__ASSIGNMENT__: Report each line of the data below that contains the string "Stratum". Case counts.

__GIVEN RECORDS__:
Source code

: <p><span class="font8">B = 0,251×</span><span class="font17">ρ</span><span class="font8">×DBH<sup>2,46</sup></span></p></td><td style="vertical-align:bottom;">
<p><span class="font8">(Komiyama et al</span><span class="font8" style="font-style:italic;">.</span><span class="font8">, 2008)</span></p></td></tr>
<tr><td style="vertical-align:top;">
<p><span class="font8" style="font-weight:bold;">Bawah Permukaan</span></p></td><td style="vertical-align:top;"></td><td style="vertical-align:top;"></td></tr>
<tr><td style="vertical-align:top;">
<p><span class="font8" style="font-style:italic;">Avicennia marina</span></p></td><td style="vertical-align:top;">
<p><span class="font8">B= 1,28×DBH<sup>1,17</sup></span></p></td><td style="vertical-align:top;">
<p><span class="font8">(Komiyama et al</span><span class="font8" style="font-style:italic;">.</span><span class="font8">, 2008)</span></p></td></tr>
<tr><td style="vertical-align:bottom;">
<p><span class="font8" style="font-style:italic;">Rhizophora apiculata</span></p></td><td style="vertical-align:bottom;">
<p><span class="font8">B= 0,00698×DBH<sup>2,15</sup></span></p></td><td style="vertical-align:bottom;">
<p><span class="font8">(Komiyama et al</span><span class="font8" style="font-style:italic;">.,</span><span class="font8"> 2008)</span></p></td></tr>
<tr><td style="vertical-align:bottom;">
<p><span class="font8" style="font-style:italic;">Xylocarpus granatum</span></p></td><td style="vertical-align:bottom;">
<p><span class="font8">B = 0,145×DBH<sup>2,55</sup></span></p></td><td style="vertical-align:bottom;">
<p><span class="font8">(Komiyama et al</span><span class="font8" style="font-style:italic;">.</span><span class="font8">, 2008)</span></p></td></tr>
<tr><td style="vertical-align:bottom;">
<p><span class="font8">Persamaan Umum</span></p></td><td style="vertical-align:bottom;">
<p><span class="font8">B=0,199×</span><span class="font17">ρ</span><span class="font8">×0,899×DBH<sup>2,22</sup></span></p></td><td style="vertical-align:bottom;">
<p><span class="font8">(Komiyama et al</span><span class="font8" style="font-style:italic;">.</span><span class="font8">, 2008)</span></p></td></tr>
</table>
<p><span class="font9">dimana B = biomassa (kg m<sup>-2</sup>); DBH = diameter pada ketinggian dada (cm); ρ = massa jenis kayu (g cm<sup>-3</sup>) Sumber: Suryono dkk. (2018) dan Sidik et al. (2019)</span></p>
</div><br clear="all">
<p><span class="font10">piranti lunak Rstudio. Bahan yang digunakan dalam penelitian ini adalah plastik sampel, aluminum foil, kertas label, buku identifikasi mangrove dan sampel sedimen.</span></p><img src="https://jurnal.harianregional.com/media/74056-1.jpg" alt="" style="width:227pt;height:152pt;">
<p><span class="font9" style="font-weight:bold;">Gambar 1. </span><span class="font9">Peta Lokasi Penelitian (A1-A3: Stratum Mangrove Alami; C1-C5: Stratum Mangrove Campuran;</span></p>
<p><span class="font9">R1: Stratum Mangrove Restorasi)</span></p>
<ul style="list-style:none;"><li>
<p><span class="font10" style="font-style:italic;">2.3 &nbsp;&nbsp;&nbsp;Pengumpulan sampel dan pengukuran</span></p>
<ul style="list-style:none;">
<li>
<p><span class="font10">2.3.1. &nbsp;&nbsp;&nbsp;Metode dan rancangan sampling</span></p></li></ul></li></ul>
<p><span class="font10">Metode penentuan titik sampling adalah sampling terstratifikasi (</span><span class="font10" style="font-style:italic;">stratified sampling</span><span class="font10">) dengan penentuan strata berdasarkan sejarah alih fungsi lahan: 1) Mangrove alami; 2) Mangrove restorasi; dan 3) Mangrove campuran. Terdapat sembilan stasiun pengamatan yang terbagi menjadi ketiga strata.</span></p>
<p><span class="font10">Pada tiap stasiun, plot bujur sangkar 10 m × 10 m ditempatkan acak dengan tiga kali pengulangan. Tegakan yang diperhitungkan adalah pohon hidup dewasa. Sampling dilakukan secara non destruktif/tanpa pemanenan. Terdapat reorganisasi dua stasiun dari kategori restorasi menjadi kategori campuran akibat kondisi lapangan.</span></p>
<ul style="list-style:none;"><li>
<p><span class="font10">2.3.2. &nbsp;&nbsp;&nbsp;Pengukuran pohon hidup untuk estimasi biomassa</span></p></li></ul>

__PROBLEM SOLUTION__:
<p><span class="font9" style="font-weight:bold;">Gambar 1. </span><span class="font9">Peta Lokasi Penelitian (A1-A3: Stratum Mangrove Alami; C1-C5: Stratum Mangrove Campuran;</span></p>
<p><span class="font9">R1: Stratum Mangrove Restorasi)</span></p>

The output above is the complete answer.